Uno de los casos que genera mayor preocupación es el de Alejandro Garnacho, quien no logra consolidarse desde su llegada al Chelsea. Tras un arranque prometedor, el extremo entró en una meseta futbolística marcada por la irregularidad, la falta de continuidad como titular y una merma evidente en su influencia ofensiva.
El contexto del Chelsea tampoco ayuda. La rotación constante, los cambios tácticos y la presión por resultados inmediatos provocaron que Garnacho pierda protagonismo, algo que impacta directamente en su nivel de confianza. En un club donde la exigencia es máxima, cada partido pesa, y la falta de continuidad suele ser un factor determinante en la evaluación de los cuerpos técnicos.
Desde la óptica de Scaloni, el escenario es claro: el entrenador prioriza futbolistas con ritmo competitivo, regularidad y peso específico dentro de sus equipos.

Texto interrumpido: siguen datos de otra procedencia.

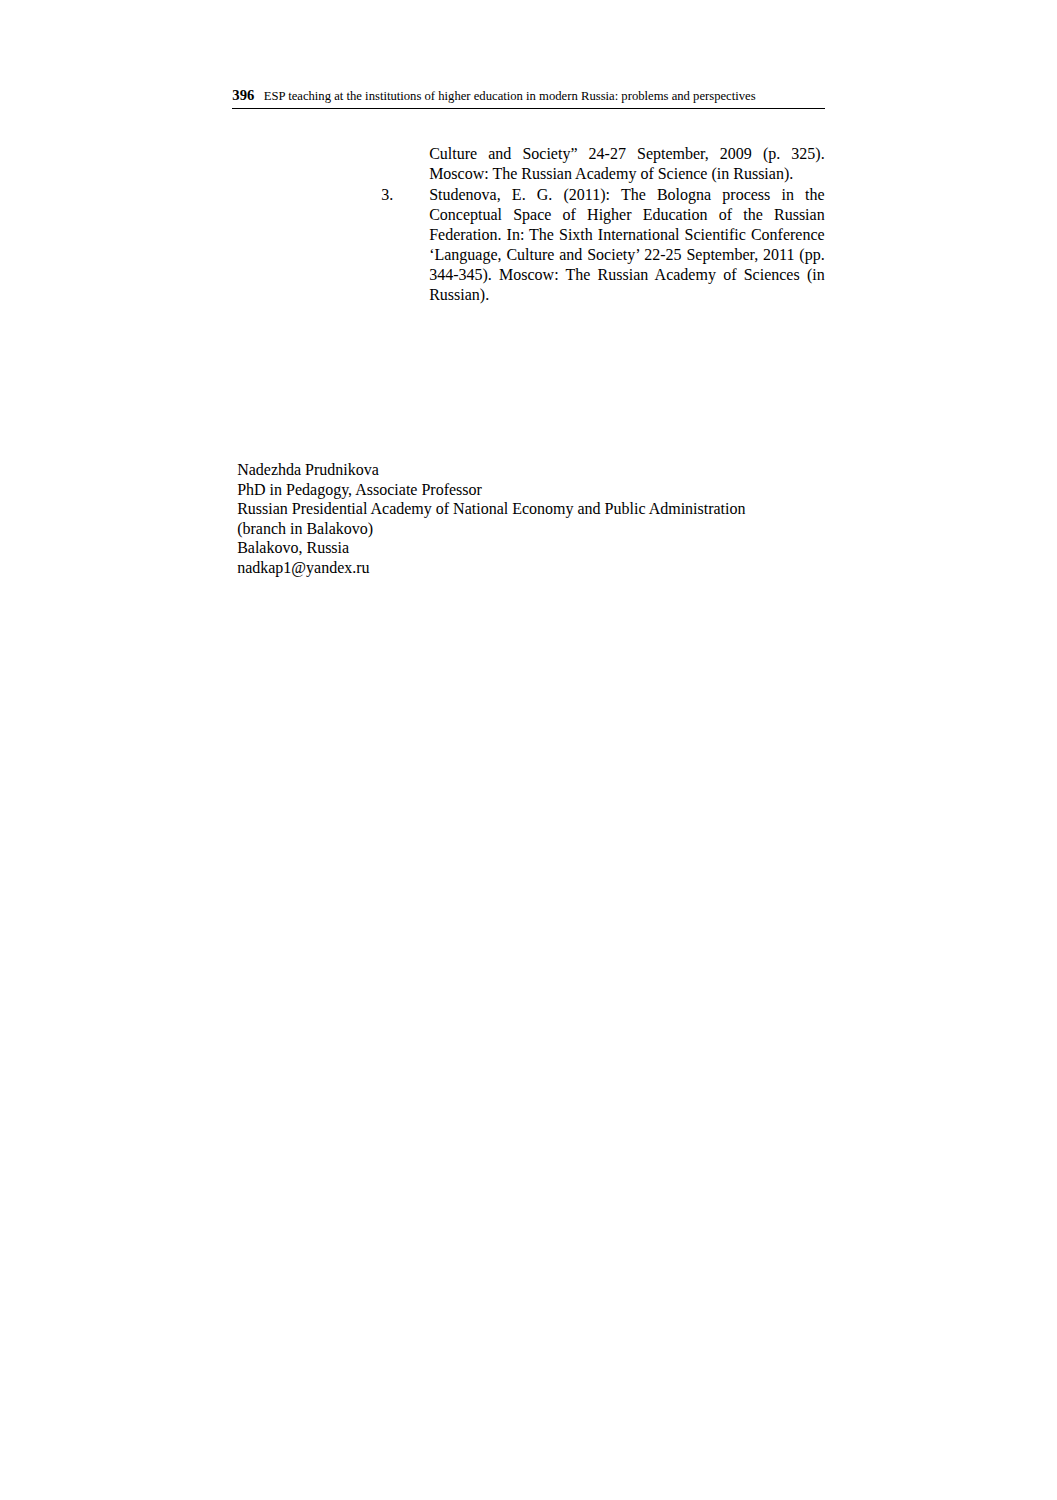396 ESP teaching at the institutions of higher education in modern Russia: problems and perspectives
Culture and Society” 24-27 September, 2009 (p. 325). Moscow: The Russian Academy of Science (in Russian).
3. Studenova, E. G. (2011): The Bologna process in the Conceptual Space of Higher Education of the Russian Federation. In: The Sixth International Scientific Conference ‘Language, Culture and Society’ 22-25 September, 2011 (pp. 344-345). Moscow: The Russian Academy of Sciences (in Russian).
Nadezhda Prudnikova
PhD in Pedagogy, Associate Professor
Russian Presidential Academy of National Economy and Public Administration
(branch in Balakovo)
Balakovo, Russia
nadkap1@yandex.ru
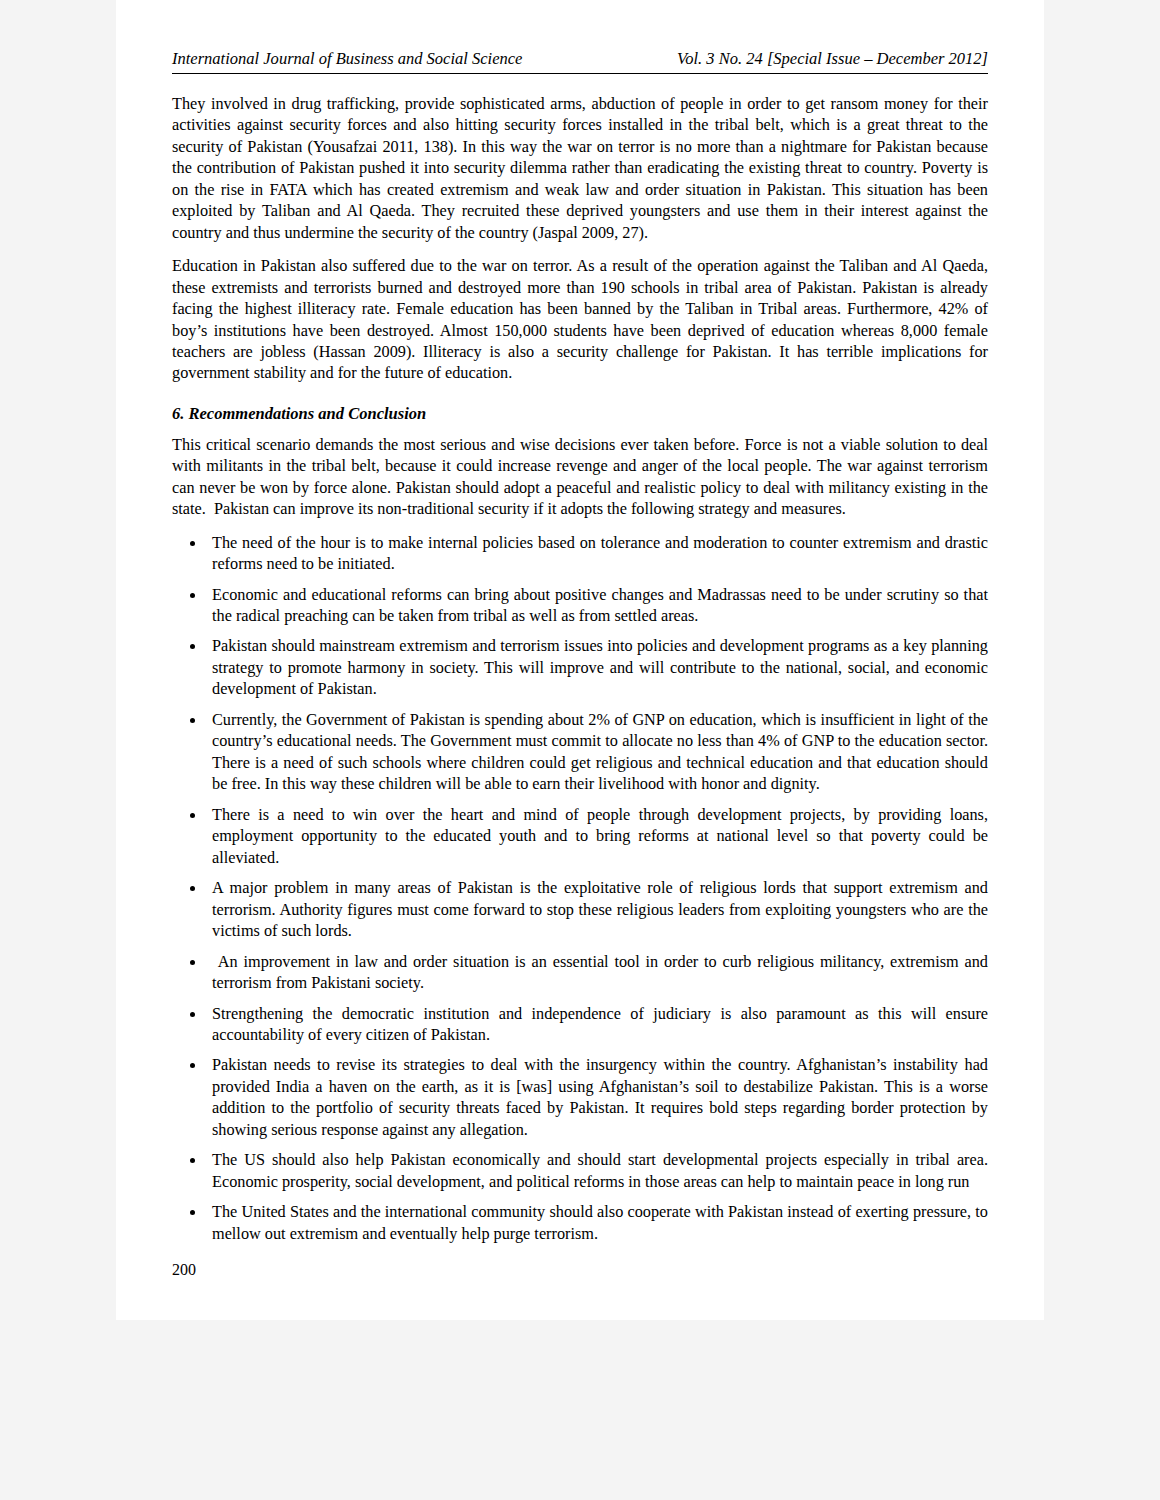International Journal of Business and Social Science Vol. 3 No. 24 [Special Issue – December 2012]
They involved in drug trafficking, provide sophisticated arms, abduction of people in order to get ransom money for their activities against security forces and also hitting security forces installed in the tribal belt, which is a great threat to the security of Pakistan (Yousafzai 2011, 138). In this way the war on terror is no more than a nightmare for Pakistan because the contribution of Pakistan pushed it into security dilemma rather than eradicating the existing threat to country. Poverty is on the rise in FATA which has created extremism and weak law and order situation in Pakistan. This situation has been exploited by Taliban and Al Qaeda. They recruited these deprived youngsters and use them in their interest against the country and thus undermine the security of the country (Jaspal 2009, 27).
Education in Pakistan also suffered due to the war on terror. As a result of the operation against the Taliban and Al Qaeda, these extremists and terrorists burned and destroyed more than 190 schools in tribal area of Pakistan. Pakistan is already facing the highest illiteracy rate. Female education has been banned by the Taliban in Tribal areas. Furthermore, 42% of boy’s institutions have been destroyed. Almost 150,000 students have been deprived of education whereas 8,000 female teachers are jobless (Hassan 2009). Illiteracy is also a security challenge for Pakistan. It has terrible implications for government stability and for the future of education.
6. Recommendations and Conclusion
This critical scenario demands the most serious and wise decisions ever taken before. Force is not a viable solution to deal with militants in the tribal belt, because it could increase revenge and anger of the local people. The war against terrorism can never be won by force alone. Pakistan should adopt a peaceful and realistic policy to deal with militancy existing in the state. Pakistan can improve its non-traditional security if it adopts the following strategy and measures.
The need of the hour is to make internal policies based on tolerance and moderation to counter extremism and drastic reforms need to be initiated.
Economic and educational reforms can bring about positive changes and Madrassas need to be under scrutiny so that the radical preaching can be taken from tribal as well as from settled areas.
Pakistan should mainstream extremism and terrorism issues into policies and development programs as a key planning strategy to promote harmony in society. This will improve and will contribute to the national, social, and economic development of Pakistan.
Currently, the Government of Pakistan is spending about 2% of GNP on education, which is insufficient in light of the country’s educational needs. The Government must commit to allocate no less than 4% of GNP to the education sector. There is a need of such schools where children could get religious and technical education and that education should be free. In this way these children will be able to earn their livelihood with honor and dignity.
There is a need to win over the heart and mind of people through development projects, by providing loans, employment opportunity to the educated youth and to bring reforms at national level so that poverty could be alleviated.
A major problem in many areas of Pakistan is the exploitative role of religious lords that support extremism and terrorism. Authority figures must come forward to stop these religious leaders from exploiting youngsters who are the victims of such lords.
An improvement in law and order situation is an essential tool in order to curb religious militancy, extremism and terrorism from Pakistani society.
Strengthening the democratic institution and independence of judiciary is also paramount as this will ensure accountability of every citizen of Pakistan.
Pakistan needs to revise its strategies to deal with the insurgency within the country. Afghanistan’s instability had provided India a haven on the earth, as it is [was] using Afghanistan’s soil to destabilize Pakistan. This is a worse addition to the portfolio of security threats faced by Pakistan. It requires bold steps regarding border protection by showing serious response against any allegation.
The US should also help Pakistan economically and should start developmental projects especially in tribal area. Economic prosperity, social development, and political reforms in those areas can help to maintain peace in long run
The United States and the international community should also cooperate with Pakistan instead of exerting pressure, to mellow out extremism and eventually help purge terrorism.
200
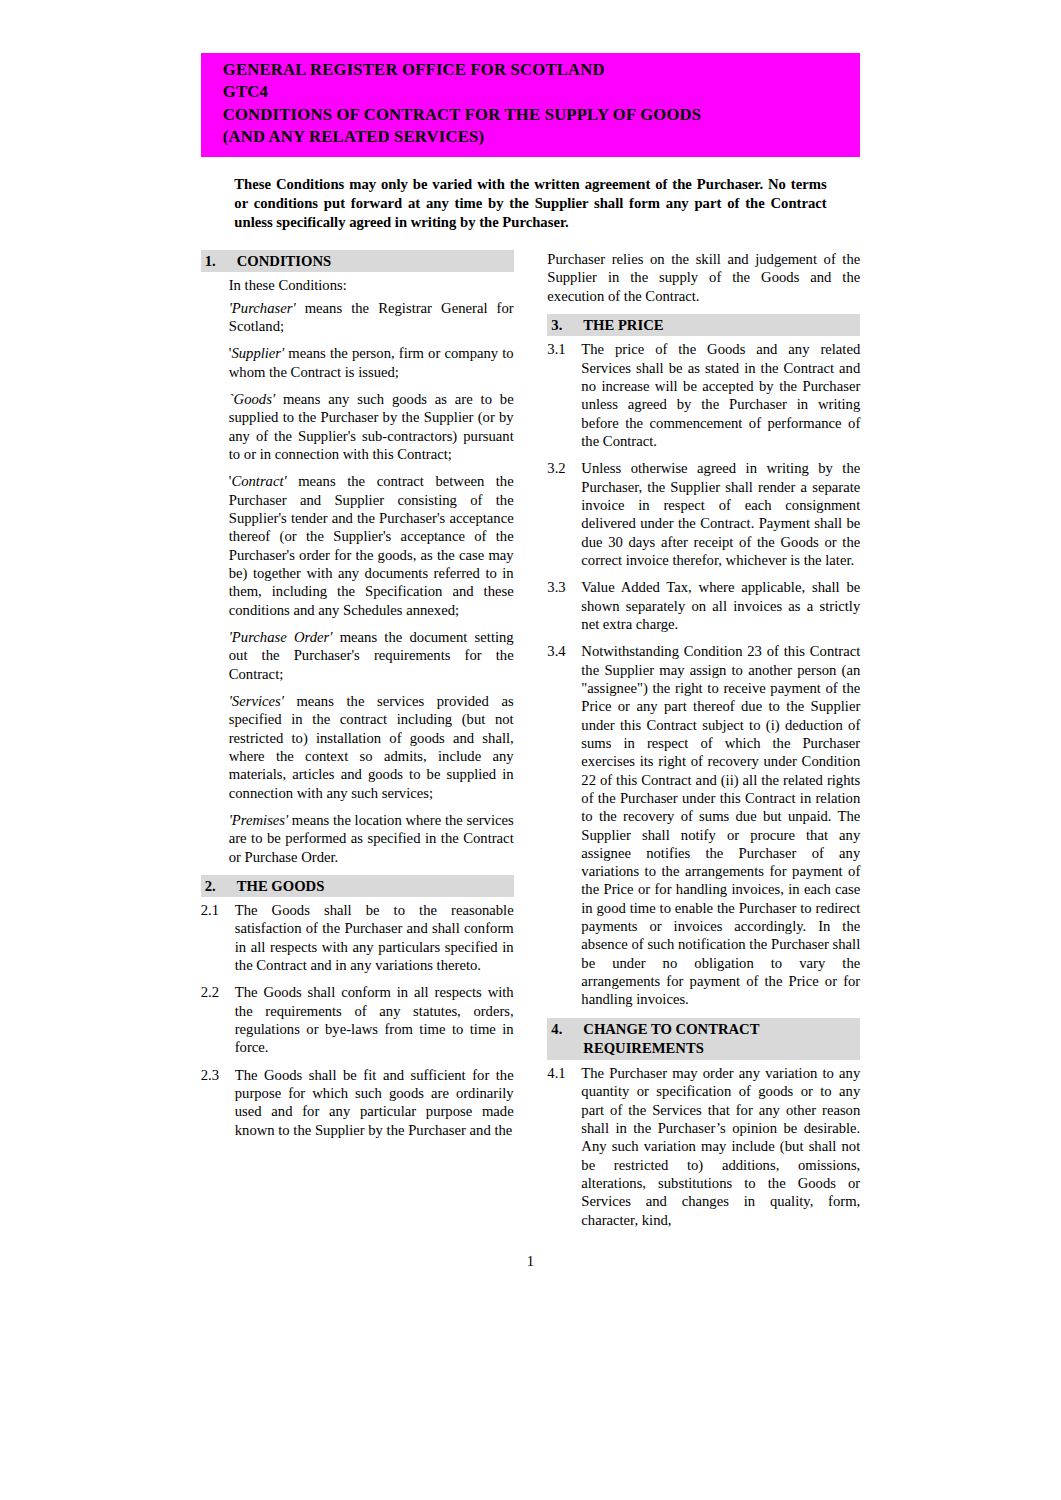GENERAL REGISTER OFFICE FOR SCOTLAND
GTC4
CONDITIONS OF CONTRACT FOR THE SUPPLY OF GOODS
(AND ANY RELATED SERVICES)
These Conditions may only be varied with the written agreement of the Purchaser. No terms or conditions put forward at any time by the Supplier shall form any part of the Contract unless specifically agreed in writing by the Purchaser.
1. CONDITIONS
In these Conditions:
'Purchaser' means the Registrar General for Scotland;
'Supplier' means the person, firm or company to whom the Contract is issued;
`Goods' means any such goods as are to be supplied to the Purchaser by the Supplier (or by any of the Supplier's sub-contractors) pursuant to or in connection with this Contract;
'Contract' means the contract between the Purchaser and Supplier consisting of the Supplier's tender and the Purchaser's acceptance thereof (or the Supplier's acceptance of the Purchaser's order for the goods, as the case may be) together with any documents referred to in them, including the Specification and these conditions and any Schedules annexed;
'Purchase Order' means the document setting out the Purchaser's requirements for the Contract;
'Services' means the services provided as specified in the contract including (but not restricted to) installation of goods and shall, where the context so admits, include any materials, articles and goods to be supplied in connection with any such services;
'Premises' means the location where the services are to be performed as specified in the Contract or Purchase Order.
2. THE GOODS
2.1
The Goods shall be to the reasonable satisfaction of the Purchaser and shall conform in all respects with any particulars specified in the Contract and in any variations thereto.
2.2
The Goods shall conform in all respects with the requirements of any statutes, orders, regulations or bye-laws from time to time in force.
2.3
The Goods shall be fit and sufficient for the purpose for which such goods are ordinarily used and for any particular purpose made known to the Supplier by the Purchaser and the
Purchaser relies on the skill and judgement of the Supplier in the supply of the Goods and the execution of the Contract.
3. THE PRICE
3.1
The price of the Goods and any related Services shall be as stated in the Contract and no increase will be accepted by the Purchaser unless agreed by the Purchaser in writing before the commencement of performance of the Contract.
3.2
Unless otherwise agreed in writing by the Purchaser, the Supplier shall render a separate invoice in respect of each consignment delivered under the Contract. Payment shall be due 30 days after receipt of the Goods or the correct invoice therefor, whichever is the later.
3.3
Value Added Tax, where applicable, shall be shown separately on all invoices as a strictly net extra charge.
3.4
Notwithstanding Condition 23 of this Contract the Supplier may assign to another person (an "assignee") the right to receive payment of the Price or any part thereof due to the Supplier under this Contract subject to (i) deduction of sums in respect of which the Purchaser exercises its right of recovery under Condition 22 of this Contract and (ii) all the related rights of the Purchaser under this Contract in relation to the recovery of sums due but unpaid. The Supplier shall notify or procure that any assignee notifies the Purchaser of any variations to the arrangements for payment of the Price or for handling invoices, in each case in good time to enable the Purchaser to redirect payments or invoices accordingly. In the absence of such notification the Purchaser shall be under no obligation to vary the arrangements for payment of the Price or for handling invoices.
4. CHANGE TO CONTRACT
REQUIREMENTS
4.1
The Purchaser may order any variation to any quantity or specification of goods or to any part of the Services that for any other reason shall in the Purchaser’s opinion be desirable. Any such variation may include (but shall not be restricted to) additions, omissions, alterations, substitutions to the Goods or Services and changes in quality, form, character, kind,
1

Garnacho supo cumplir ese rol en etapas anteriores, pero el presente abre un signo de interrogación justo en un año clave para definir jerarquías dentro del plantel nacional. En el Manchester United supo destacarse, pero su presente está muy lejos de aquella versión del pasado.
¿Scaloni lo baja del avión? Un mercado que puede definir su lugar rumbo a 2026
Si el extremo argentino no logra revertir su situación en el Chelsea, el próximo mercado de pases podría transformarse en una salida necesaria. Un cambio de club que le garantice minutos y protagonismo aparece como clave para no perder terreno en la consideración de la Selección. De lo contrario, su lugar en las listas de Scaloni podría empezar a verse seriamente comprometido en la carrera hacia el Mundial 2026.